Dessert courses began with the eggnog buttermilk and lemon thyme-Langue de chat and fleur de sel. The light eggnog with a pastry stick coated in chocolate and a sugary cookie at the bottom of the bowl was a beautiful combination of sweet and savory while also slowly acclimating the palate for a sweeter course. Gourmandise-entremet lemon and pistachios biscuit, raspberries and rose sorbet. It was more refreshing than sweet. A chilled sensation from the rose sorbet while also maintaining a citric fruitiness from the rest. Then finally the Mignardise, sweet pastry with blueberry adding saccharine richness ended the meal
At CAN 139 (at the time of my visit but has gone up to CAN 149) this was the most expensive tasting menu in Quebec, but with a strong US exchange rate this is a bargain and well worth it as I was treated with a fine multi-course meal by Chef Lebraun while showcasing the bounty of the region and its artisans. Most, if not all, of the ingredients were sourced locally and within Canada. He uses high quality ingredients prepared with meticulous and intricate combinations to create a contemporary French-Canadian cuisine. Each plate had multiple features that managed to complement one another to produce well balance flavors. There was a CAN 119 wine pairing arranged by Isabelle, the sommelier, that I opted out of and instead I gave her my price range that she was able to work with. It was a wonderful pairing that was spot on and interesting, especially when she paired one of the desserts with a sparkling rose that cut down the sweetness and gave it an additional taste.

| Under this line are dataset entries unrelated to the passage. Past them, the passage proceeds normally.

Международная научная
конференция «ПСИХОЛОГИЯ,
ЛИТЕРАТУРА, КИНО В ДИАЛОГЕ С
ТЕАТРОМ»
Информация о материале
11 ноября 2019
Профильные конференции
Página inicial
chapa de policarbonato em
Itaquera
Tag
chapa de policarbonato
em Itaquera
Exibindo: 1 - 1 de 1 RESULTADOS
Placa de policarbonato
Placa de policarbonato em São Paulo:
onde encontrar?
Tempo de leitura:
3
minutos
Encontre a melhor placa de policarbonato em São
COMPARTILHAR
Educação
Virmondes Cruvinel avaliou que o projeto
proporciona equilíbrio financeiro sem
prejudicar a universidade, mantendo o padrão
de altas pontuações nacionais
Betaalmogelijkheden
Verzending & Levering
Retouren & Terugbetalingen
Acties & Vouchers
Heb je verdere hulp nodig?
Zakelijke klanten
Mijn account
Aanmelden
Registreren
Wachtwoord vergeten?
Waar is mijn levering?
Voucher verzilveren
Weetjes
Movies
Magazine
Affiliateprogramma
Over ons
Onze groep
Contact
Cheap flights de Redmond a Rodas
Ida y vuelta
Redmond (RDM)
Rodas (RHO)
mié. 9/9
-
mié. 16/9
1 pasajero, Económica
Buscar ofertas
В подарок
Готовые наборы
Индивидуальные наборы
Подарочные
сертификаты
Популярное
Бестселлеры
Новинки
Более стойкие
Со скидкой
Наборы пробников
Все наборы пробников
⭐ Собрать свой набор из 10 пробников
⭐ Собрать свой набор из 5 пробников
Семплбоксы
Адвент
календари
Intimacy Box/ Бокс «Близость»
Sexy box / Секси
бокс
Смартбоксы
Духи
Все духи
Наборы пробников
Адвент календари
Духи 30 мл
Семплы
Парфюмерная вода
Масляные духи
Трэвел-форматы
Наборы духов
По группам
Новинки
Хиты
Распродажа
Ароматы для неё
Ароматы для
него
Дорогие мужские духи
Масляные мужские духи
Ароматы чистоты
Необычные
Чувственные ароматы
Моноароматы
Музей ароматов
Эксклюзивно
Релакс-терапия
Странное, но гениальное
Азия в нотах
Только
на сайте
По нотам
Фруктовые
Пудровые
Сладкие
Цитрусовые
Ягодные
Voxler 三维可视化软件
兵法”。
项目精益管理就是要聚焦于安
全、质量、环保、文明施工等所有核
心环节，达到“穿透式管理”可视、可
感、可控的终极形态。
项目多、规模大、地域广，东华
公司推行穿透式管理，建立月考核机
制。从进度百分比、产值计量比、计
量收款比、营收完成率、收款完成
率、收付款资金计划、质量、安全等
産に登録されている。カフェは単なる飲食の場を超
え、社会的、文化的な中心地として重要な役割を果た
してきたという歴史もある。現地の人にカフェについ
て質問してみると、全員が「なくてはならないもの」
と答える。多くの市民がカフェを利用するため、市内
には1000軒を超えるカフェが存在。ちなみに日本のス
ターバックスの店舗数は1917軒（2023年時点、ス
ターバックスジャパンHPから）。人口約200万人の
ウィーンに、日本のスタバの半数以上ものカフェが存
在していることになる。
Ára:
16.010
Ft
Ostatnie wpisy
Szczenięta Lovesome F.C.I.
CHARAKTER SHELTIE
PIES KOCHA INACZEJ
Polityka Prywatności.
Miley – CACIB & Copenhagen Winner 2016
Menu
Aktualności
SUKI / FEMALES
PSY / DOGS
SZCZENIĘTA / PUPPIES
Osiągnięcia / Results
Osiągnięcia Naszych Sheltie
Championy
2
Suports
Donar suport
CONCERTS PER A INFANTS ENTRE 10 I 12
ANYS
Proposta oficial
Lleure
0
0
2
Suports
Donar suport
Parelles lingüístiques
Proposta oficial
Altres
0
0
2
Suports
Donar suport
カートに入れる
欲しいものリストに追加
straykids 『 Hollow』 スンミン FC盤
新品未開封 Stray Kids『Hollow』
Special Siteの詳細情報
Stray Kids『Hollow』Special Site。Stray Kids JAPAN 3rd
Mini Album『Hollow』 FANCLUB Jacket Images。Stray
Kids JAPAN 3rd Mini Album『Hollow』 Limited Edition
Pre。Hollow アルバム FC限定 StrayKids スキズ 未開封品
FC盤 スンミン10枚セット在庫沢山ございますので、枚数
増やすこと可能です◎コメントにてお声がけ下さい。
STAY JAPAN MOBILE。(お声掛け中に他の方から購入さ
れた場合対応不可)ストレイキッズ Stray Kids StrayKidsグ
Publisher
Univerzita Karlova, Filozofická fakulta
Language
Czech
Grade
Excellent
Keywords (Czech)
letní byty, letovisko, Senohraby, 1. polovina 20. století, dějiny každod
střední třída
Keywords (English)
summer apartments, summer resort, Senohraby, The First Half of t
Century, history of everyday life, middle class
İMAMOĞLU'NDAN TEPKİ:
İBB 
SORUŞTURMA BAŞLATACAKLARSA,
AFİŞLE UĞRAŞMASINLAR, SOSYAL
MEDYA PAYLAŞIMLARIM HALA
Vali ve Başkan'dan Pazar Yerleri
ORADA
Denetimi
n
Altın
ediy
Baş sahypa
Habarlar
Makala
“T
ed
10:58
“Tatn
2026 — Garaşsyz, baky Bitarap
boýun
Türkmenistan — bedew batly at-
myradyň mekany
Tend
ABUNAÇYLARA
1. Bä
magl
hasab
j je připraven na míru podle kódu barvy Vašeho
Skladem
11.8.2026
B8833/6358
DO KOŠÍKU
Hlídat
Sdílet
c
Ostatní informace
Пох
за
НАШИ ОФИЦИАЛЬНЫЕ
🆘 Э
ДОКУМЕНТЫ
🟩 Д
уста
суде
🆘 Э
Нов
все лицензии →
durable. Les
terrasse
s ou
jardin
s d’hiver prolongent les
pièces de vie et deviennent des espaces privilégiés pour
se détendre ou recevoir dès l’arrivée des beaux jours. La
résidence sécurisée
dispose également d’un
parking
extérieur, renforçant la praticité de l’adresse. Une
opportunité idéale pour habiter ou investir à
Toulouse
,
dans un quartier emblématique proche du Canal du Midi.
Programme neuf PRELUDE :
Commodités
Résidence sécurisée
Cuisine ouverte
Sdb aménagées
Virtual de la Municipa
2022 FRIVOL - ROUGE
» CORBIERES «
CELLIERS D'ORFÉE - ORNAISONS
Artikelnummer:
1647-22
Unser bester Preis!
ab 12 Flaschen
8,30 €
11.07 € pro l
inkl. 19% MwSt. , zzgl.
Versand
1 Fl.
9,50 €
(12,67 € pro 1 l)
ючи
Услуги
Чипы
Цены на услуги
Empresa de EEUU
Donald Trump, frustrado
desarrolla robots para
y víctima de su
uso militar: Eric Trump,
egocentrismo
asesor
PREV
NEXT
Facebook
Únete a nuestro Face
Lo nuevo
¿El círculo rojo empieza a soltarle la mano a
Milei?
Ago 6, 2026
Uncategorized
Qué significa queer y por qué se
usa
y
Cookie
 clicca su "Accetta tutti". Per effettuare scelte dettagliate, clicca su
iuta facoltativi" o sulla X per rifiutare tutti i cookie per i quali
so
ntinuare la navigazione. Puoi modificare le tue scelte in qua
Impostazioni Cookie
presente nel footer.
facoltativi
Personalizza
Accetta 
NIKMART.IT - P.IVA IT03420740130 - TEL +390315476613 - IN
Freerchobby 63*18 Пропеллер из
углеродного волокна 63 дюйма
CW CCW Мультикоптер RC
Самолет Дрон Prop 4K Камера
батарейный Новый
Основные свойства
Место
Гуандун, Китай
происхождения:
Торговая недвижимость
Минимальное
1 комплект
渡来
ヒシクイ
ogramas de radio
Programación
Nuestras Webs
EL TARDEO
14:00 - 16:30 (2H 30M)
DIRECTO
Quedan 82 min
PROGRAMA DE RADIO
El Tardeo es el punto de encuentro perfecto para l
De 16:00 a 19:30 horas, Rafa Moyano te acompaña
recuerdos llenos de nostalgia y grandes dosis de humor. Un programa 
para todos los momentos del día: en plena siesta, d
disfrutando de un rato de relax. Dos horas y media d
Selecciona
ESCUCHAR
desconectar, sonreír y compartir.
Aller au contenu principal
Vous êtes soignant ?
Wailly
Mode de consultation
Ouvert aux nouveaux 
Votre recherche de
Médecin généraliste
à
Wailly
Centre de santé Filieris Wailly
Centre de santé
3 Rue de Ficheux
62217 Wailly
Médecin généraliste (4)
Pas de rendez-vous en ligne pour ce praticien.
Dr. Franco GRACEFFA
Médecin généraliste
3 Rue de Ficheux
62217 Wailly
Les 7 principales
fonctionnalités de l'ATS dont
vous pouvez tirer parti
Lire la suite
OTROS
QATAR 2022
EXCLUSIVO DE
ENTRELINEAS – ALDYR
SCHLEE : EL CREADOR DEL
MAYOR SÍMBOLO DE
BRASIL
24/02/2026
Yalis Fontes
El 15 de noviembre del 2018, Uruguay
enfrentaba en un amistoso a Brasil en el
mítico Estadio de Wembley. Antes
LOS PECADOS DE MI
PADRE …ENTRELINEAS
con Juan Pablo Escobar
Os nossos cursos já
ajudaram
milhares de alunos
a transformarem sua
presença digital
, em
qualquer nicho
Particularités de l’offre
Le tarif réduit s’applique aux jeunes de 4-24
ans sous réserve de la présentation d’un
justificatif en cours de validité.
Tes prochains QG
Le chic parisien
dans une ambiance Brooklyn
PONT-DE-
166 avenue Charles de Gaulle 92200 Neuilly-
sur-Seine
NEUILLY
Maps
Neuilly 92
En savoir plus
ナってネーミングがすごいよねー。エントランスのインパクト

On the weekend evening of my visit the dining room was full of locals and tourists. Rolande assured that each guest was serviced to the utmost and that they were given a top notch dining experience. The staff was proficient, pleasant, and engaging. She visited every table often and even assisted in serving the food. Her hospitality from the time I spoke to her over the phone for my reservation and until my visit was unparalleled.
Restaurant Initiale is an outstanding restaurant, the cuisine identifies with Chef Lebrauns and the sublime hospitality by Rolande provided an unparalleled dining experience. It is the apex restaurant of Quebec City’s dining. And, just like every city in the world that has at least one or two restaurants that represent their city, Quebecers can proudly call Restaurant Initiale as their own.